── Task material ──

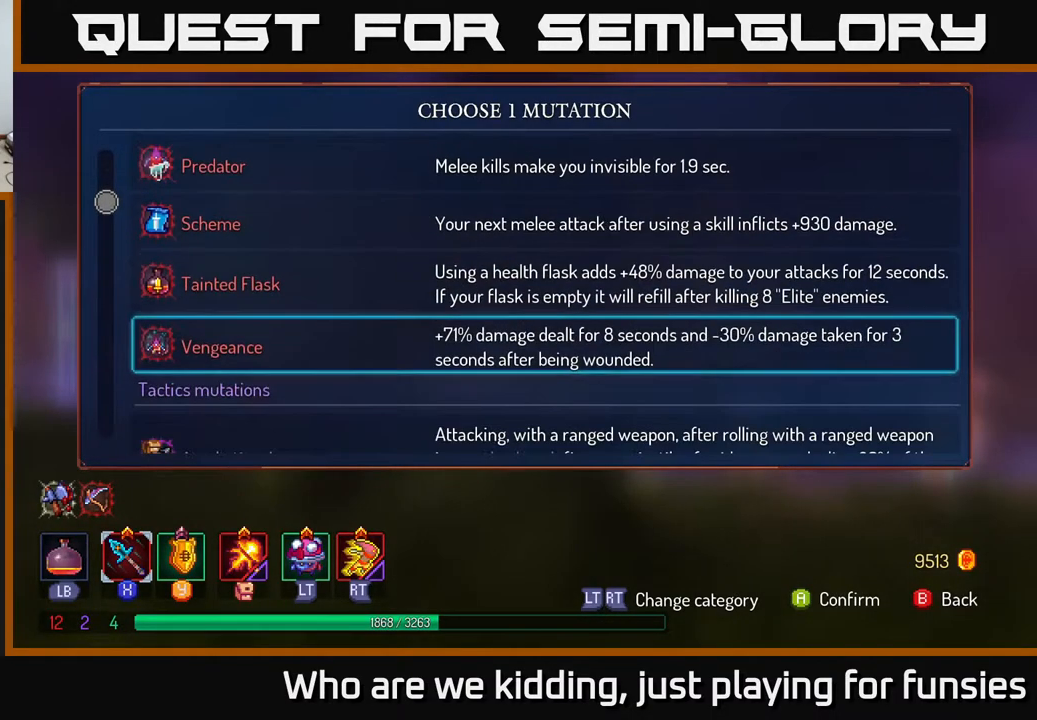
{"buttons": [], "left_stick": "center", "right_stick": "center", "events": [[200, "left_stick", "up"], [400, "left_stick", "center"]]}
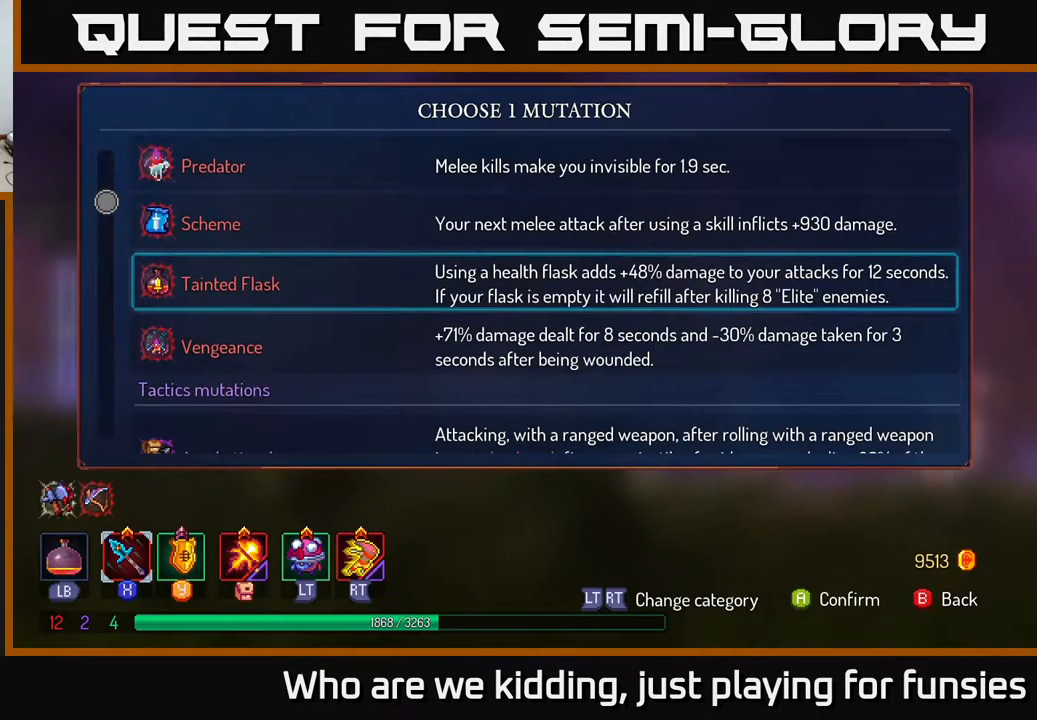
{"buttons": [], "left_stick": "up", "right_stick": "center", "events": [[50, "left_stick", "up"]]}
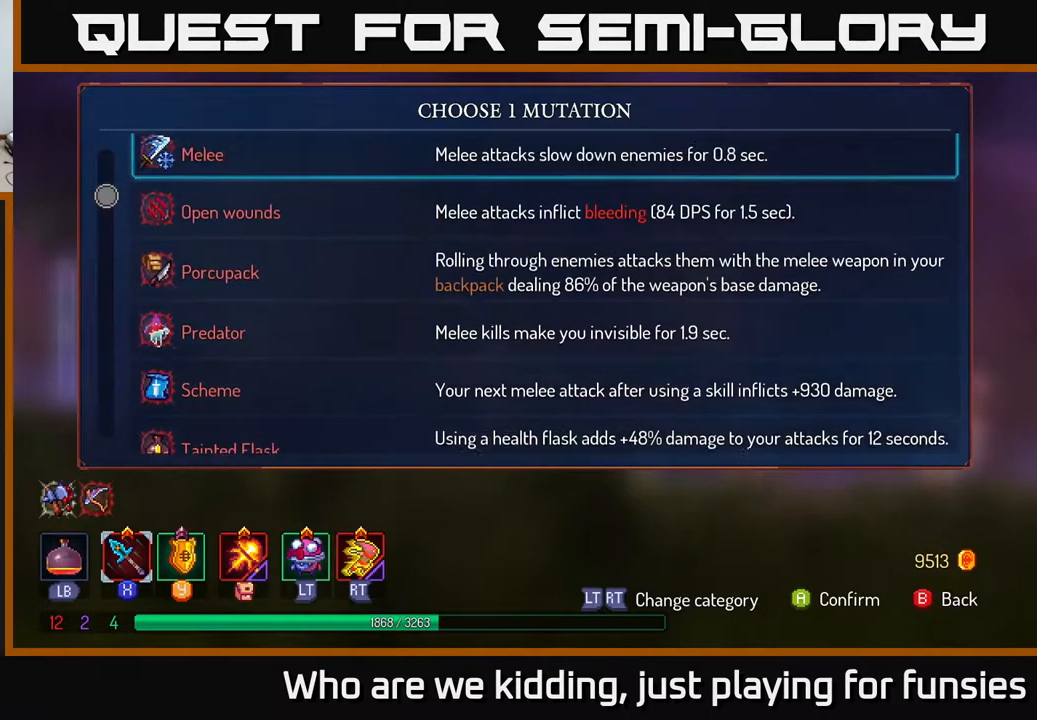
{"buttons": [], "left_stick": "center", "right_stick": "center", "events": [[117, "left_stick", "center"], [300, "left_stick", "down"], [483, "left_stick", "center"]]}
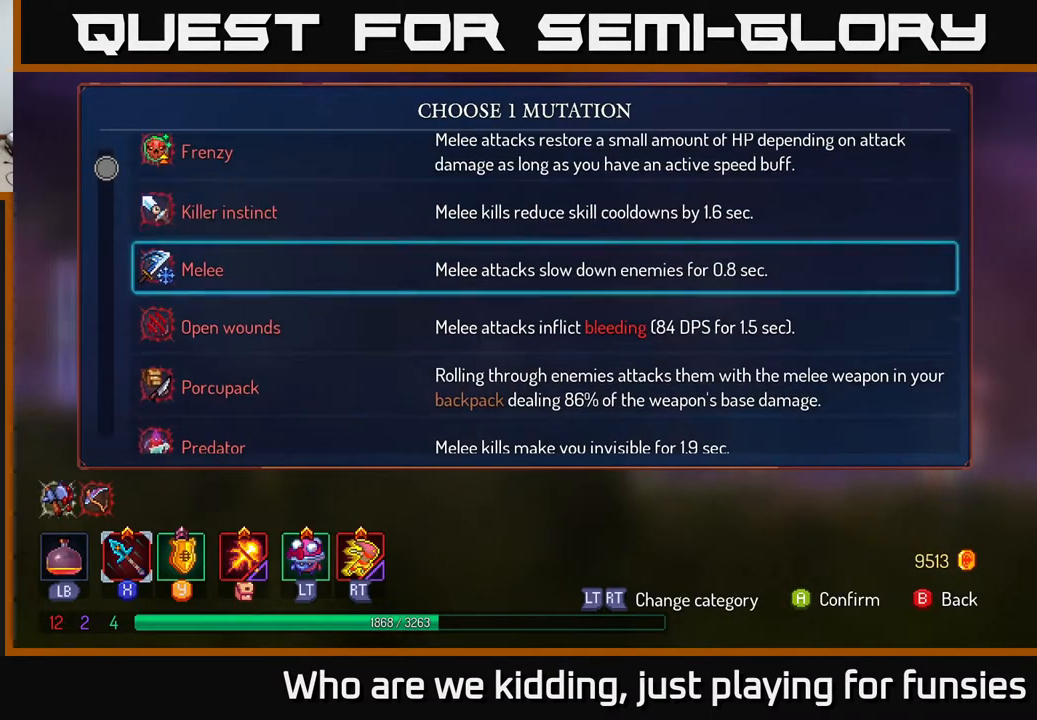
{"buttons": [], "left_stick": "up", "right_stick": "center", "events": [[83, "left_stick", "down"], [250, "left_stick", "center"], [383, "left_stick", "up"]]}
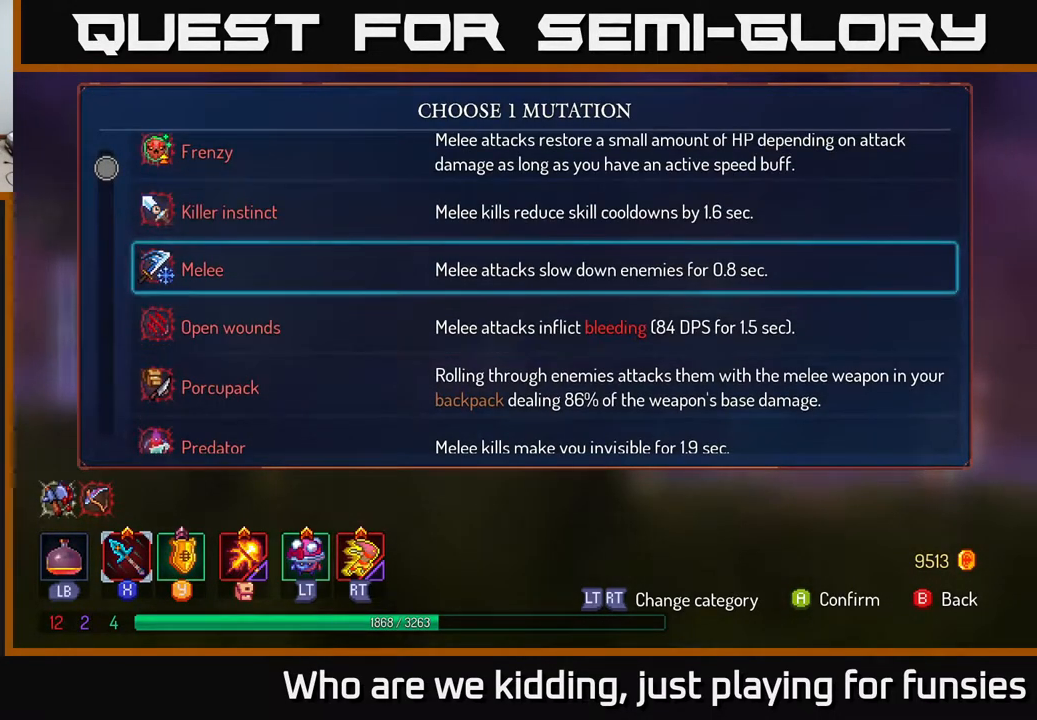
{"buttons": [], "left_stick": "center", "right_stick": "center", "events": [[67, "left_stick", "center"], [183, "left_stick", "up"], [333, "left_stick", "center"]]}
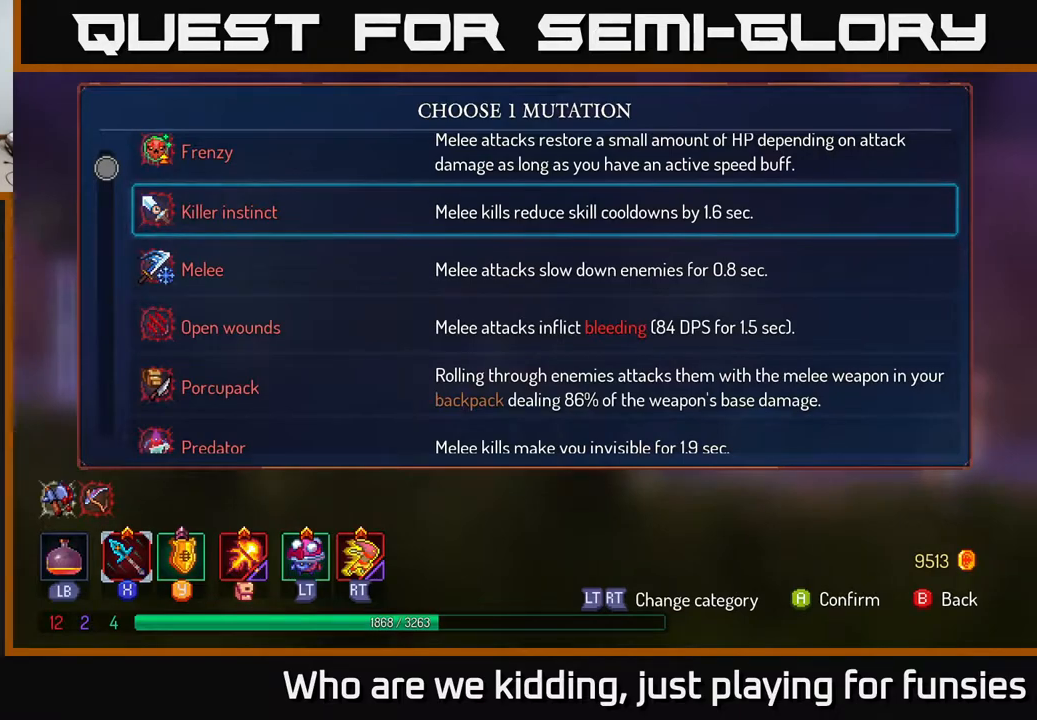
{"buttons": [], "left_stick": "center", "right_stick": "center", "events": [[250, "left_stick", "up"], [450, "left_stick", "center"]]}
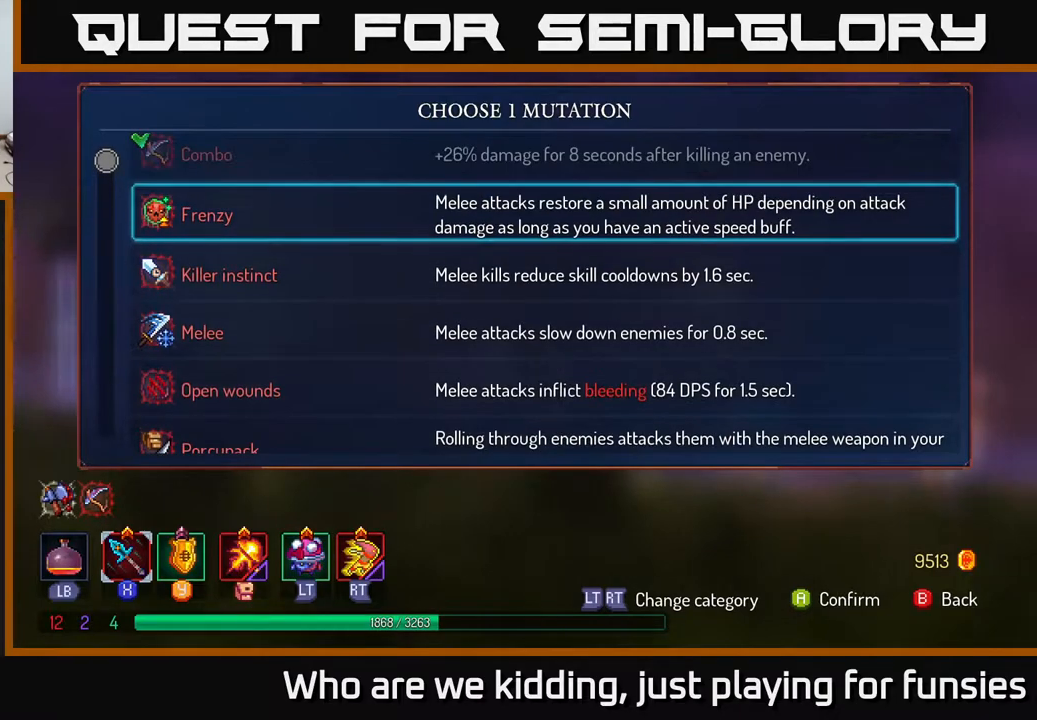
{"buttons": [], "left_stick": "center", "right_stick": "center", "events": []}
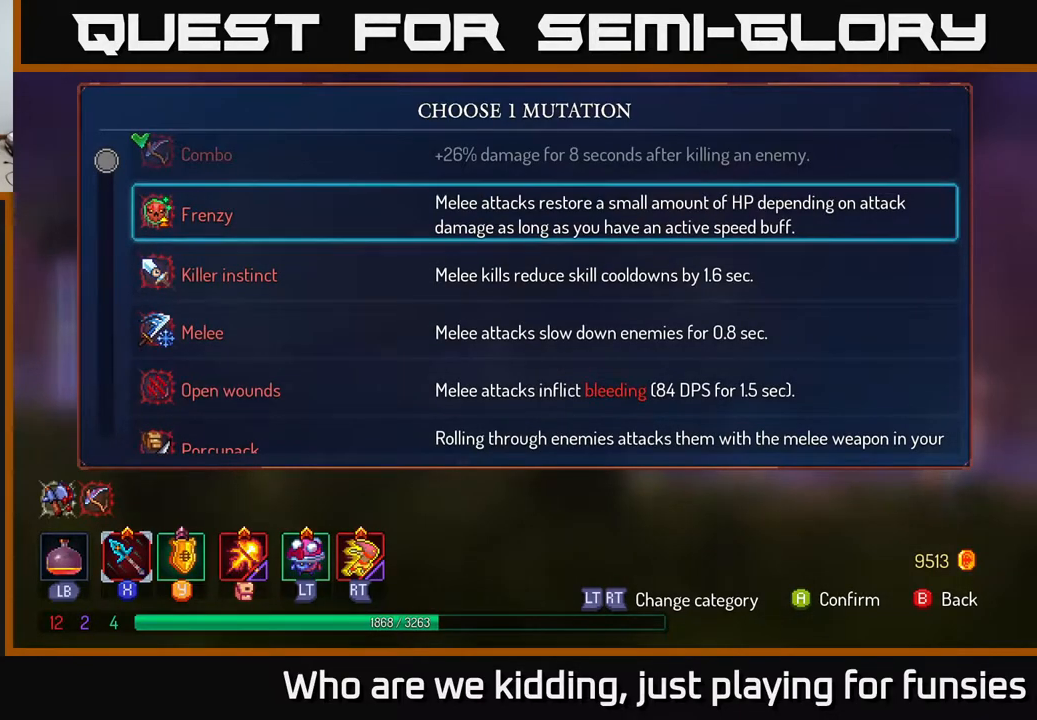
{"buttons": [], "left_stick": "center", "right_stick": "center", "events": []}
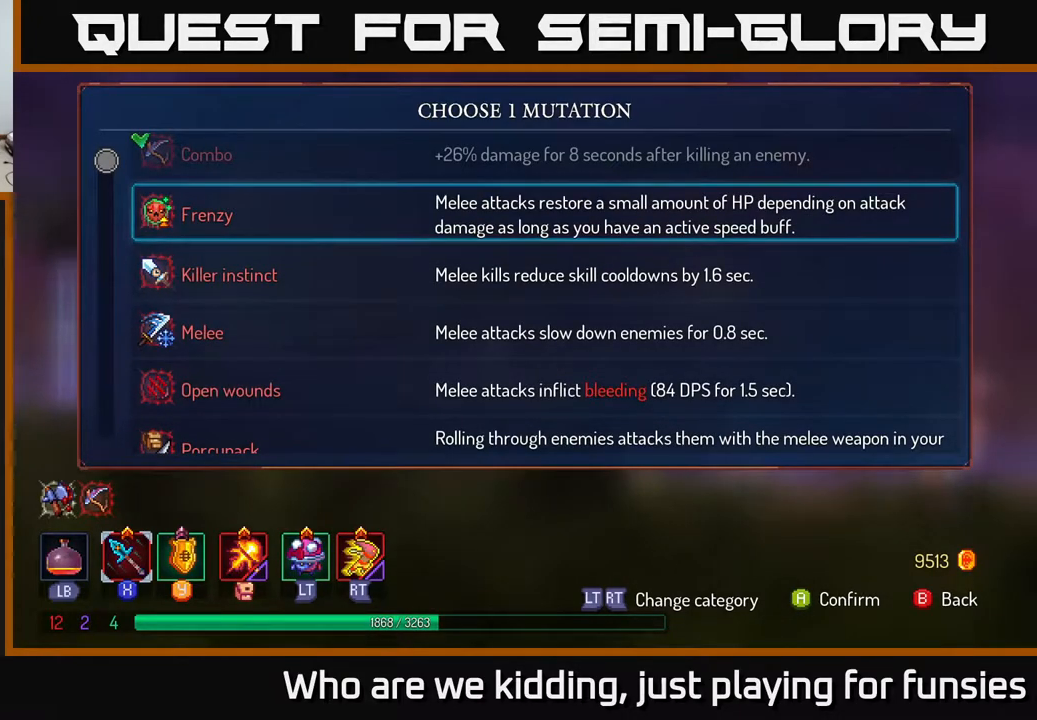
{"buttons": [], "left_stick": "center", "right_stick": "center", "events": []}
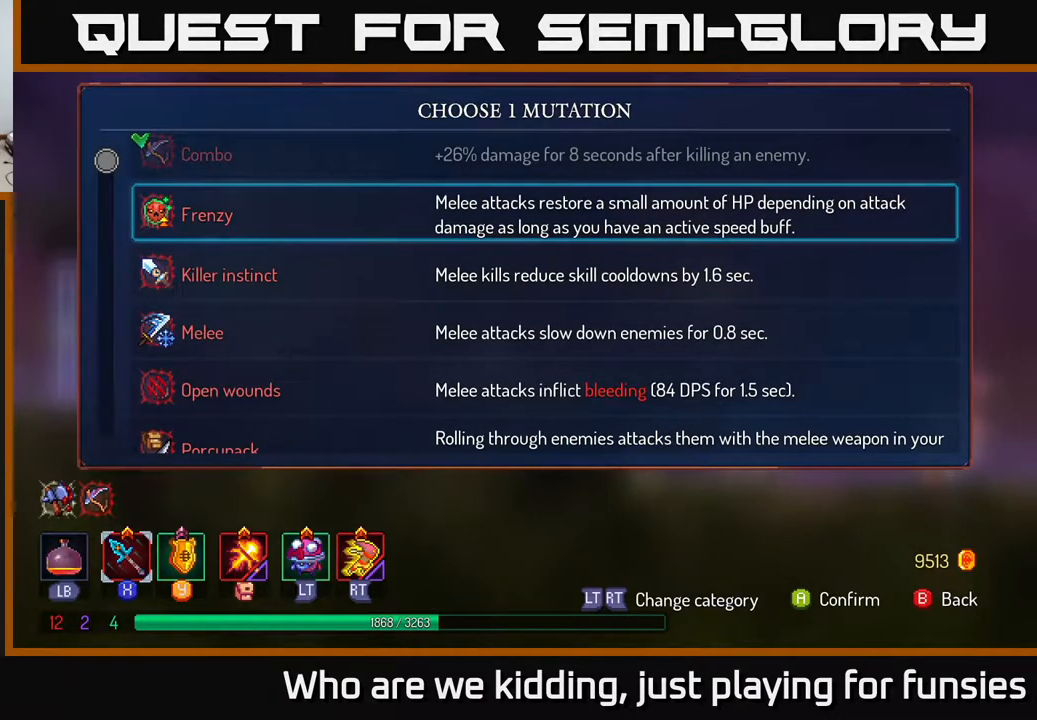
{"buttons": [], "left_stick": "center", "right_stick": "center", "events": []}
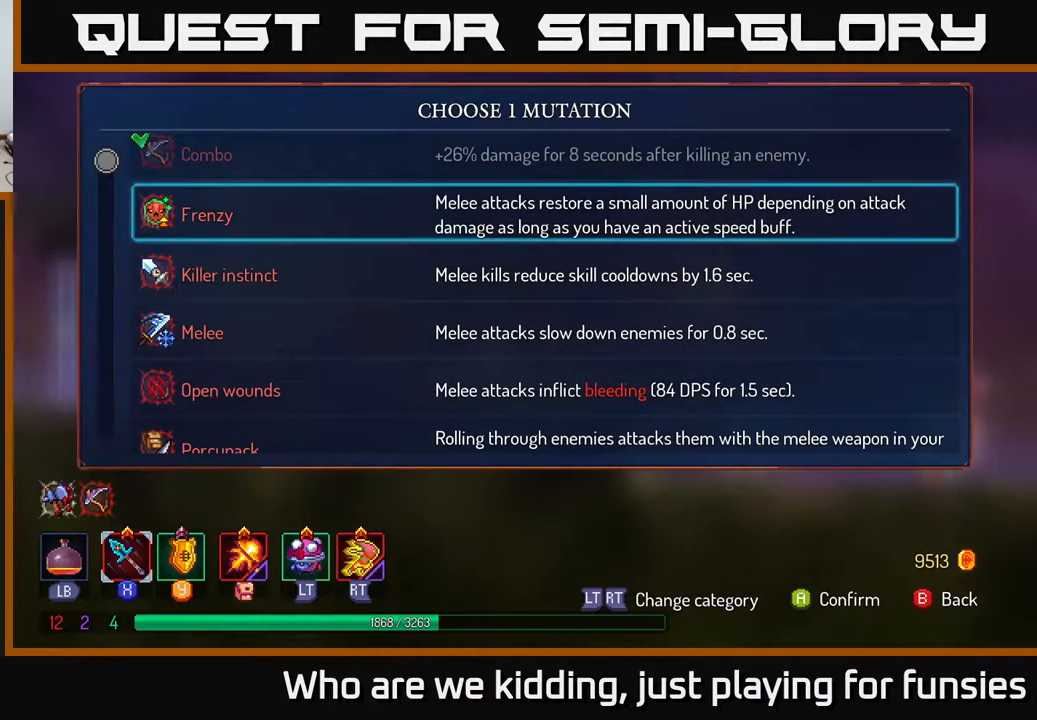
{"buttons": [], "left_stick": "center", "right_stick": "center", "events": []}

───

** Work required **
Transcribe the whole of the data exactly, minus any pictures.

** Result below **
{"buttons": [], "left_stick": "center", "right_stick": "center", "events": [[200, "left_stick", "up"], [400, "left_stick", "center"]]}
{"buttons": [], "left_stick": "up", "right_stick": "center", "events": [[50, "left_stick", "up"]]}
{"buttons": [], "left_stick": "center", "right_stick": "center", "events": [[117, "left_stick", "center"], [300, "left_stick", "down"], [483, "left_stick", "center"]]}
{"buttons": [], "left_stick": "up", "right_stick": "center", "events": [[83, "left_stick", "down"], [250, "left_stick", "center"], [383, "left_stick", "up"]]}
{"buttons": [], "left_stick": "center", "right_stick": "center", "events": [[67, "left_stick", "center"], [183, "left_stick", "up"], [333, "left_stick", "center"]]}
{"buttons": [], "left_stick": "center", "right_stick": "center", "events": [[250, "left_stick", "up"], [450, "left_stick", "center"]]}
{"buttons": [], "left_stick": "center", "right_stick": "center", "events": []}
{"buttons": [], "left_stick": "center", "right_stick": "center", "events": []}
{"buttons": [], "left_stick": "center", "right_stick": "center", "events": []}
{"buttons": [], "left_stick": "center", "right_stick": "center", "events": []}
{"buttons": [], "left_stick": "center", "right_stick": "center", "events": []}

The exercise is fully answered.